● **What you need to do**
Whenever a line below holds the word "from", copy that line.

● **Data shown**
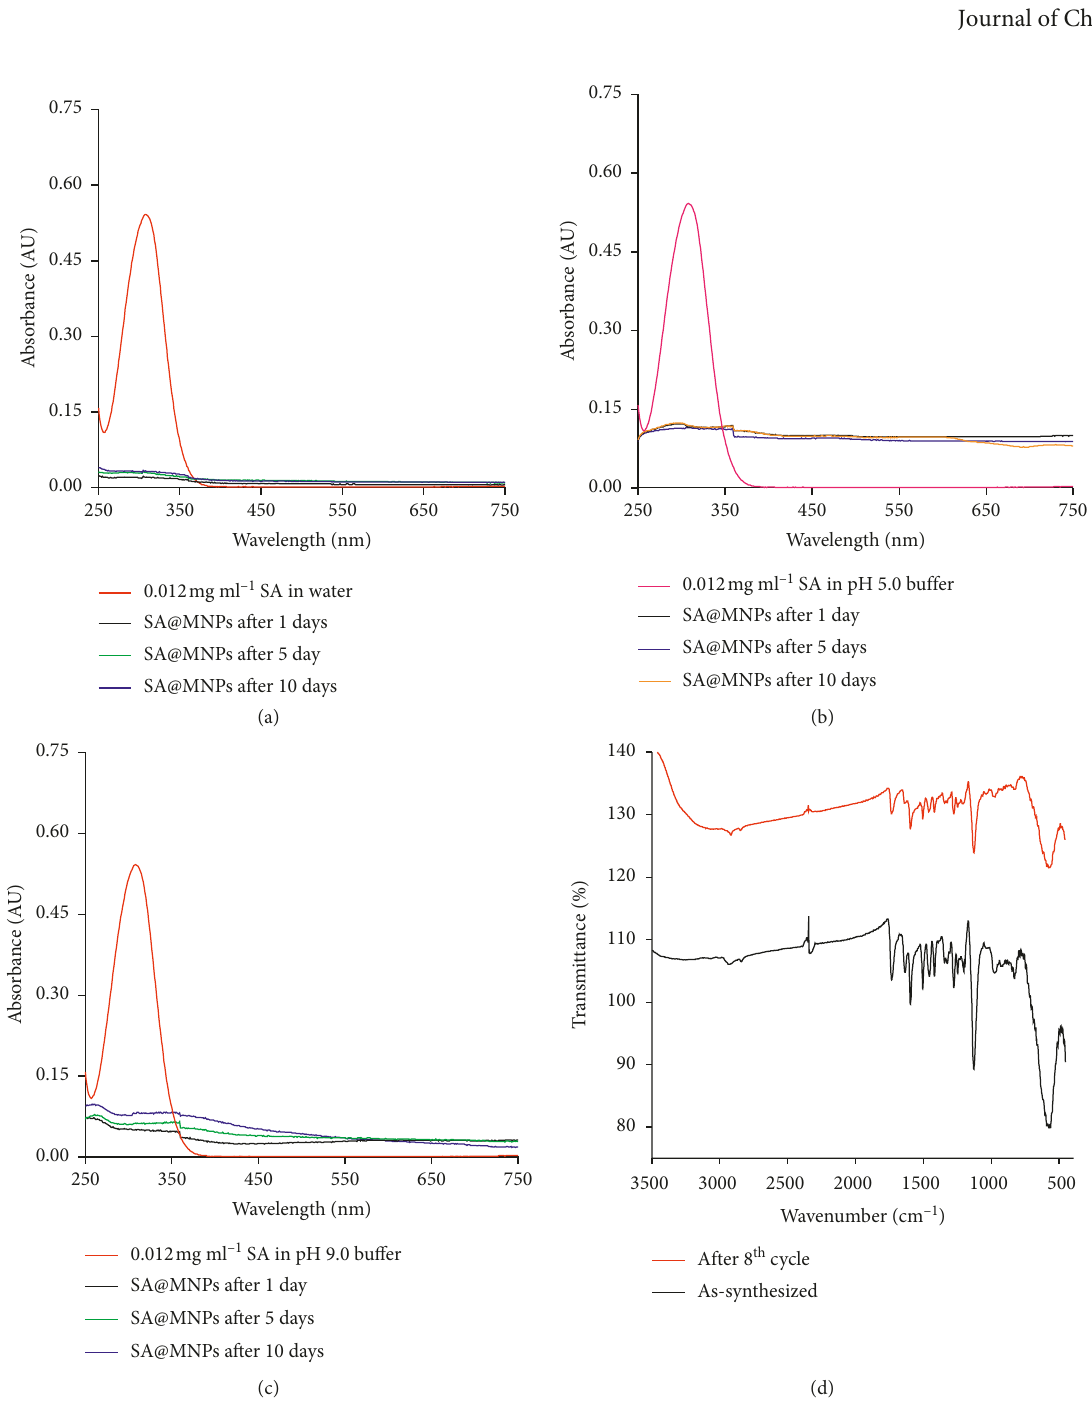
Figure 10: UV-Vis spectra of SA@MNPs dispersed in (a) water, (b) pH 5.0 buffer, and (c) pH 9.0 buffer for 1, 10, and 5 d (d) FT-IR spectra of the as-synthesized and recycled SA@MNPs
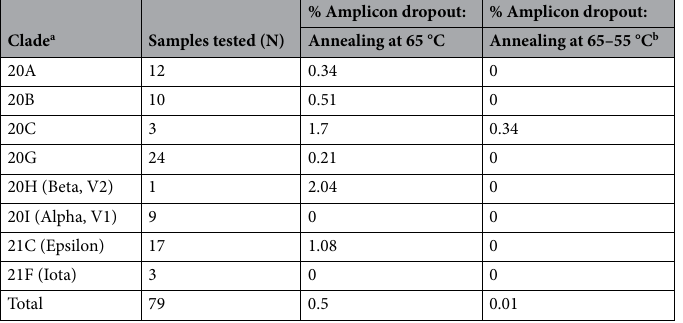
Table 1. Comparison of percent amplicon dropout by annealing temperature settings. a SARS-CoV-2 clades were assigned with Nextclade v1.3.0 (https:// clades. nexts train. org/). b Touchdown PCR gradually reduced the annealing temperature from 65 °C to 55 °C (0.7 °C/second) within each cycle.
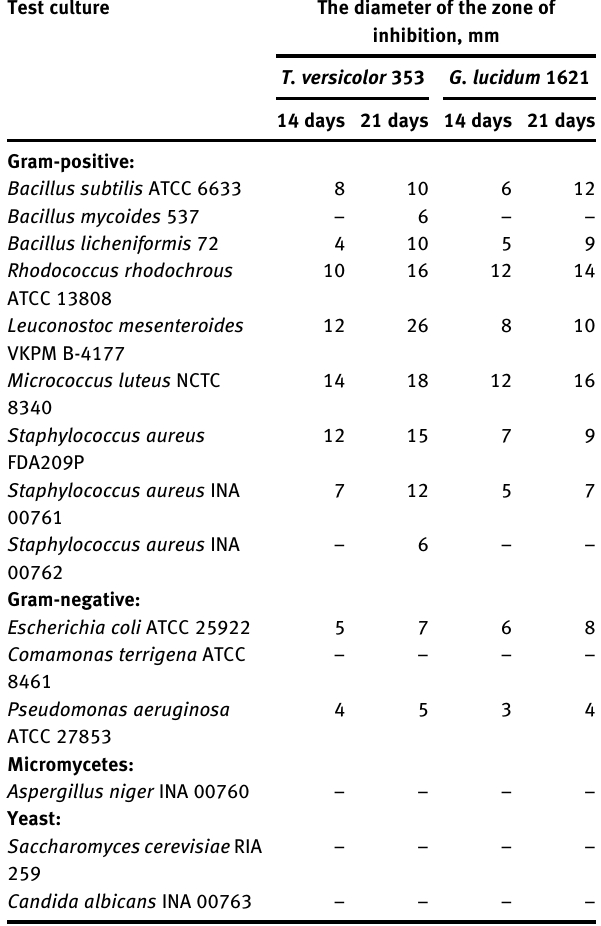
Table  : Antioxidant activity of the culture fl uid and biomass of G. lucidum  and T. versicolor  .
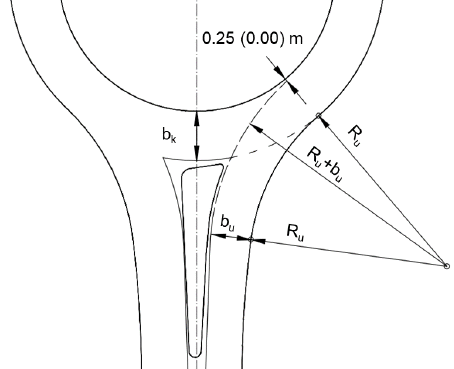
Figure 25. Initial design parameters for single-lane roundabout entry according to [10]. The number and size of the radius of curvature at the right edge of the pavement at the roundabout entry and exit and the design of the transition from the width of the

● **Answer to this exercise**
Table 1. Comparison of percent amplicon dropout by annealing temperature settings. a SARS-CoV-2 clades were assigned with Nextclade v1.3.0 (https:// clades. nexts train. org/). b Touchdown PCR gradually reduced the annealing temperature from 65 °C to 55 °C (0.7 °C/second) within each cycle.
Figure 25. Initial design parameters for single-lane roundabout entry according to [10]. The number and size of the radius of curvature at the right edge of the pavement at the roundabout entry and exit and the design of the transition from the width of the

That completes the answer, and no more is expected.